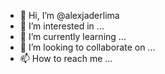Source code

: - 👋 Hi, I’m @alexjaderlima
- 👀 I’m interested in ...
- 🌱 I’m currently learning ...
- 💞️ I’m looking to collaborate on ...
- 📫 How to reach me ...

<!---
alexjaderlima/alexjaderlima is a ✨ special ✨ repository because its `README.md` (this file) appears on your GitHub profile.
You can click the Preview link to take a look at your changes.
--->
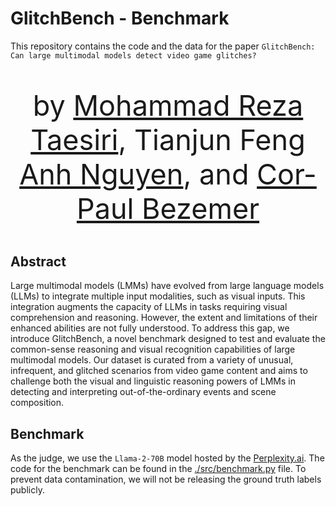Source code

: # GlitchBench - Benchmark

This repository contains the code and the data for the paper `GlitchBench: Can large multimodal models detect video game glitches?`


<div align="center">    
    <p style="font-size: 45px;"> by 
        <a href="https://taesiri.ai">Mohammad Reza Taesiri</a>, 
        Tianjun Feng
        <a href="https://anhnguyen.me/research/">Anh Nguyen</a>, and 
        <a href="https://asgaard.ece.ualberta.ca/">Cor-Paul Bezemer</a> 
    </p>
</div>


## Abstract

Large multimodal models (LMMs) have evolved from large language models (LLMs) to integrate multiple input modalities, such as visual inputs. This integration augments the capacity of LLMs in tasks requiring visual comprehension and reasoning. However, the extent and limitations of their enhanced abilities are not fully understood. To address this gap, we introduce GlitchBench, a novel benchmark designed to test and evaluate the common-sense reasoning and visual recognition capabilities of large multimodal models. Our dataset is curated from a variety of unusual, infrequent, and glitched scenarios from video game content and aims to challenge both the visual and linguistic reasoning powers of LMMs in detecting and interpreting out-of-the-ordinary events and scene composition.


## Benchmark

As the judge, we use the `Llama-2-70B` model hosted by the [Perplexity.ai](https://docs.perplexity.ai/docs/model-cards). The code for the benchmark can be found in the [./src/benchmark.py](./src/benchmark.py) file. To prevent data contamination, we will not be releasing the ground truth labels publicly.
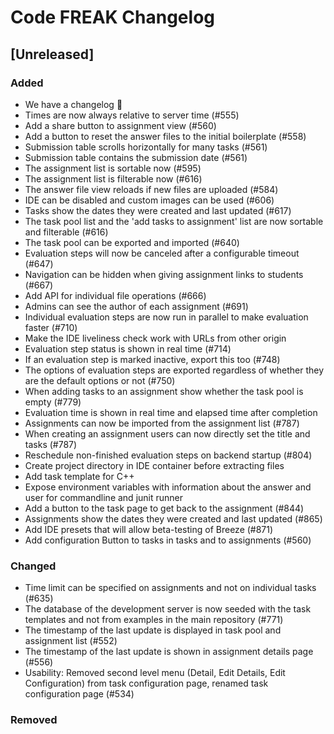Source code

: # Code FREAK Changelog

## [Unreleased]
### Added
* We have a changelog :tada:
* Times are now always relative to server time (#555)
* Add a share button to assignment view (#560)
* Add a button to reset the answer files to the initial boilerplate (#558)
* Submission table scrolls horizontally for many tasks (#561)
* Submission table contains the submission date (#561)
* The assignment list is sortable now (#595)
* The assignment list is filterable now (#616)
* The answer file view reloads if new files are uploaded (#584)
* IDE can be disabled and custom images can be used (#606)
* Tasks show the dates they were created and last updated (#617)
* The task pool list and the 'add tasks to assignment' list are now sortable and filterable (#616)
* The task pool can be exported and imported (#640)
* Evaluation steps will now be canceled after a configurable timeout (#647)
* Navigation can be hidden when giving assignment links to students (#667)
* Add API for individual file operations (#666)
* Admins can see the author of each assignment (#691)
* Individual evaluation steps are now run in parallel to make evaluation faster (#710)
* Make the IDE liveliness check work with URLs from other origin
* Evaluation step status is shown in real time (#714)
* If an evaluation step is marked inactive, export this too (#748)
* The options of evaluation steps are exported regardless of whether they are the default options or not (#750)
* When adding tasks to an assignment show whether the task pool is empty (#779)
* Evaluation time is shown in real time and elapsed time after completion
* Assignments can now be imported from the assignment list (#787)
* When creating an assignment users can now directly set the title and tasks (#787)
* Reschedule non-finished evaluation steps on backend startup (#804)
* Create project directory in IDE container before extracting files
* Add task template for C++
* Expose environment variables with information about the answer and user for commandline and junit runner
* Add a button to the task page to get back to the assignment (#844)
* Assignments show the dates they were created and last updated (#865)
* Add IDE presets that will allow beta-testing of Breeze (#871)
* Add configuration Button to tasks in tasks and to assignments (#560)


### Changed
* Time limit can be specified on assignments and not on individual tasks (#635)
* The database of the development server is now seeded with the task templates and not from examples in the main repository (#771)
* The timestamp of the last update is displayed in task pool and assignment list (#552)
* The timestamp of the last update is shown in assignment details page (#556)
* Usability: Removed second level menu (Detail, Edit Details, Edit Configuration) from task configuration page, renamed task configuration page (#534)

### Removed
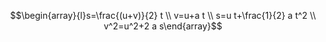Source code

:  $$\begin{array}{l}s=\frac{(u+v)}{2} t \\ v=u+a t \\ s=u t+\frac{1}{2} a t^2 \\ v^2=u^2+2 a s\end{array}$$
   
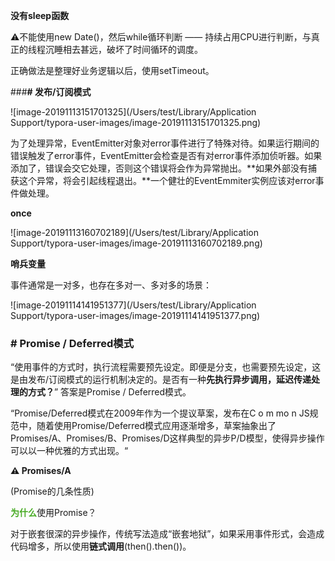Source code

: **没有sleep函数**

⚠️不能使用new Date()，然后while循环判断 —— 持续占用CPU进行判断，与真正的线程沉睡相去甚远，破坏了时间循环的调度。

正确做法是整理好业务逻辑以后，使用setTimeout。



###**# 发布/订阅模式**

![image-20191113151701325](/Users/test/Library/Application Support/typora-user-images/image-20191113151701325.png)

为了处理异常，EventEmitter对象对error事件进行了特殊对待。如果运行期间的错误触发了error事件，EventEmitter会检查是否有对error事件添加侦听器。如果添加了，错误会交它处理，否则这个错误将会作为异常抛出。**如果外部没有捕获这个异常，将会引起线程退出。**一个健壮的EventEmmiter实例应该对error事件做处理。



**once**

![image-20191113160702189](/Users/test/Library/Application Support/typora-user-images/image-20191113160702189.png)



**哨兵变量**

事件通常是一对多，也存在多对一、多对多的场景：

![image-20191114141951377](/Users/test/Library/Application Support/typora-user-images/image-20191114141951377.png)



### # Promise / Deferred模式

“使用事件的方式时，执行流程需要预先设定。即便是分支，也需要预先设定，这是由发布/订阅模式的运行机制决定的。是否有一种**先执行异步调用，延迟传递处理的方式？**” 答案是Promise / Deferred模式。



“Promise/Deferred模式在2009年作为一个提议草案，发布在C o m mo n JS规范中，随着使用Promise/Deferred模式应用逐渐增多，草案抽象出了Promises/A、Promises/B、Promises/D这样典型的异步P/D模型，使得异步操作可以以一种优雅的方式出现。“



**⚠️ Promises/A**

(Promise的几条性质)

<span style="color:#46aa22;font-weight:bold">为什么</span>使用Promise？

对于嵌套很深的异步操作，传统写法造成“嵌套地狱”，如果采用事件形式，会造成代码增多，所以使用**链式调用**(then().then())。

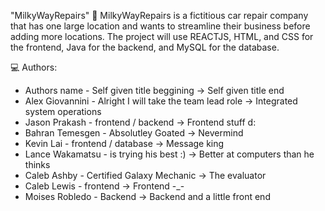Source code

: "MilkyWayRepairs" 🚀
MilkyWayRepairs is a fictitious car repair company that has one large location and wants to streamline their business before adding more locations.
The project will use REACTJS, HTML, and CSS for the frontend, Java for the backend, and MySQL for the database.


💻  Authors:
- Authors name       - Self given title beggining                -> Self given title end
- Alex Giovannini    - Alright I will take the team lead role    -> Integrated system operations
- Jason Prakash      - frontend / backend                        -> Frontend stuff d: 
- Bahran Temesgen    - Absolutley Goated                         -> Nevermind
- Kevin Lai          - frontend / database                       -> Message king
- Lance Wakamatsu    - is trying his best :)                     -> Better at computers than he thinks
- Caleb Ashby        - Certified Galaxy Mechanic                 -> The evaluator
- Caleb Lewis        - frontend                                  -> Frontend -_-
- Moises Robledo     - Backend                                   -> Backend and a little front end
- - -
**DIRECTIONS FOR THIS TASK:** Render the data above verbatim and without pictures.

**WRITTEN ANSWER:**
Source code

: - 👋 Hi, I’m @alexjaderlima
- 👀 I’m interested in ...
- 🌱 I’m currently learning ...
- 💞️ I’m looking to collaborate on ...
- 📫 How to reach me ...

<!---
alexjaderlima/alexjaderlima is a ✨ special ✨ repository because its `README.md` (this file) appears on your GitHub profile.
You can click the Preview link to take a look at your changes.
--->
Source code

: # GlitchBench - Benchmark

This repository contains the code and the data for the paper `GlitchBench: Can large multimodal models detect video game glitches?`


<div align="center">    
    <p style="font-size: 45px;"> by 
        <a href="https://taesiri.ai">Mohammad Reza Taesiri</a>, 
        Tianjun Feng
        <a href="https://anhnguyen.me/research/">Anh Nguyen</a>, and 
        <a href="https://asgaard.ece.ualberta.ca/">Cor-Paul Bezemer</a> 
    </p>
</div>


## Abstract

Large multimodal models (LMMs) have evolved from large language models (LLMs) to integrate multiple input modalities, such as visual inputs. This integration augments the capacity of LLMs in tasks requiring visual comprehension and reasoning. However, the extent and limitations of their enhanced abilities are not fully understood. To address this gap, we introduce GlitchBench, a novel benchmark designed to test and evaluate the common-sense reasoning and visual recognition capabilities of large multimodal models. Our dataset is curated from a variety of unusual, infrequent, and glitched scenarios from video game content and aims to challenge both the visual and linguistic reasoning powers of LMMs in detecting and interpreting out-of-the-ordinary events and scene composition.


## Benchmark

As the judge, we use the `Llama-2-70B` model hosted by the [Perplexity.ai](https://docs.perplexity.ai/docs/model-cards). The code for the benchmark can be found in the [./src/benchmark.py](./src/benchmark.py) file. To prevent data contamination, we will not be releasing the ground truth labels publicly.
Source code

: # Code FREAK Changelog

## [Unreleased]
### Added
* We have a changelog :tada:
* Times are now always relative to server time (#555)
* Add a share button to assignment view (#560)
* Add a button to reset the answer files to the initial boilerplate (#558)
* Submission table scrolls horizontally for many tasks (#561)
* Submission table contains the submission date (#561)
* The assignment list is sortable now (#595)
* The assignment list is filterable now (#616)
* The answer file view reloads if new files are uploaded (#584)
* IDE can be disabled and custom images can be used (#606)
* Tasks show the dates they were created and last updated (#617)
* The task pool list and the 'add tasks to assignment' list are now sortable and filterable (#616)
* The task pool can be exported and imported (#640)
* Evaluation steps will now be canceled after a configurable timeout (#647)
* Navigation can be hidden when giving assignment links to students (#667)
* Add API for individual file operations (#666)
* Admins can see the author of each assignment (#691)
* Individual evaluation steps are now run in parallel to make evaluation faster (#710)
* Make the IDE liveliness check work with URLs from other origin
* Evaluation step status is shown in real time (#714)
* If an evaluation step is marked inactive, export this too (#748)
* The options of evaluation steps are exported regardless of whether they are the default options or not (#750)
* When adding tasks to an assignment show whether the task pool is empty (#779)
* Evaluation time is shown in real time and elapsed time after completion
* Assignments can now be imported from the assignment list (#787)
* When creating an assignment users can now directly set the title and tasks (#787)
* Reschedule non-finished evaluation steps on backend startup (#804)
* Create project directory in IDE container before extracting files
* Add task template for C++
* Expose environment variables with information about the answer and user for commandline and junit runner
* Add a button to the task page to get back to the assignment (#844)
* Assignments show the dates they were created and last updated (#865)
* Add IDE presets that will allow beta-testing of Breeze (#871)
* Add configuration Button to tasks in tasks and to assignments (#560)


### Changed
* Time limit can be specified on assignments and not on individual tasks (#635)
* The database of the development server is now seeded with the task templates and not from examples in the main repository (#771)
* The timestamp of the last update is displayed in task pool and assignment list (#552)
* The timestamp of the last update is shown in assignment details page (#556)
* Usability: Removed second level menu (Detail, Edit Details, Edit Configuration) from task configuration page, renamed task configuration page (#534)

### Removed
Source code

:  $$\begin{array}{l}s=\frac{(u+v)}{2} t \\ v=u+a t \\ s=u t+\frac{1}{2} a t^2 \\ v^2=u^2+2 a s\end{array}$$
   
Source code

: **没有sleep函数**

⚠️不能使用new Date()，然后while循环判断 —— 持续占用CPU进行判断，与真正的线程沉睡相去甚远，破坏了时间循环的调度。

正确做法是整理好业务逻辑以后，使用setTimeout。



###**# 发布/订阅模式**

![image-20191113151701325](/Users/test/Library/Application Support/typora-user-images/image-20191113151701325.png)

为了处理异常，EventEmitter对象对error事件进行了特殊对待。如果运行期间的错误触发了error事件，EventEmitter会检查是否有对error事件添加侦听器。如果添加了，错误会交它处理，否则这个错误将会作为异常抛出。**如果外部没有捕获这个异常，将会引起线程退出。**一个健壮的EventEmmiter实例应该对error事件做处理。



**once**

![image-20191113160702189](/Users/test/Library/Application Support/typora-user-images/image-20191113160702189.png)



**哨兵变量**

事件通常是一对多，也存在多对一、多对多的场景：

![image-20191114141951377](/Users/test/Library/Application Support/typora-user-images/image-20191114141951377.png)



### # Promise / Deferred模式

“使用事件的方式时，执行流程需要预先设定。即便是分支，也需要预先设定，这是由发布/订阅模式的运行机制决定的。是否有一种**先执行异步调用，延迟传递处理的方式？**” 答案是Promise / Deferred模式。



“Promise/Deferred模式在2009年作为一个提议草案，发布在C o m mo n JS规范中，随着使用Promise/Deferred模式应用逐渐增多，草案抽象出了Promises/A、Promises/B、Promises/D这样典型的异步P/D模型，使得异步操作可以以一种优雅的方式出现。“



**⚠️ Promises/A**

(Promise的几条性质)

<span style="color:#46aa22;font-weight:bold">为什么</span>使用Promise？

对于嵌套很深的异步操作，传统写法造成“嵌套地狱”，如果采用事件形式，会造成代码增多，所以使用**链式调用**(then().then())。

Source code

: "MilkyWayRepairs" 🚀
MilkyWayRepairs is a fictitious car repair company that has one large location and wants to streamline their business before adding more locations.
The project will use REACTJS, HTML, and CSS for the frontend, Java for the backend, and MySQL for the database.


💻  Authors:
- Authors name       - Self given title beggining                -> Self given title end
- Alex Giovannini    - Alright I will take the team lead role    -> Integrated system operations
- Jason Prakash      - frontend / backend                        -> Frontend stuff d: 
- Bahran Temesgen    - Absolutley Goated                         -> Nevermind
- Kevin Lai          - frontend / database                       -> Message king
- Lance Wakamatsu    - is trying his best :)                     -> Better at computers than he thinks
- Caleb Ashby        - Certified Galaxy Mechanic                 -> The evaluator
- Caleb Lewis        - frontend                                  -> Frontend -_-
- Moises Robledo     - Backend                                   -> Backend and a little front end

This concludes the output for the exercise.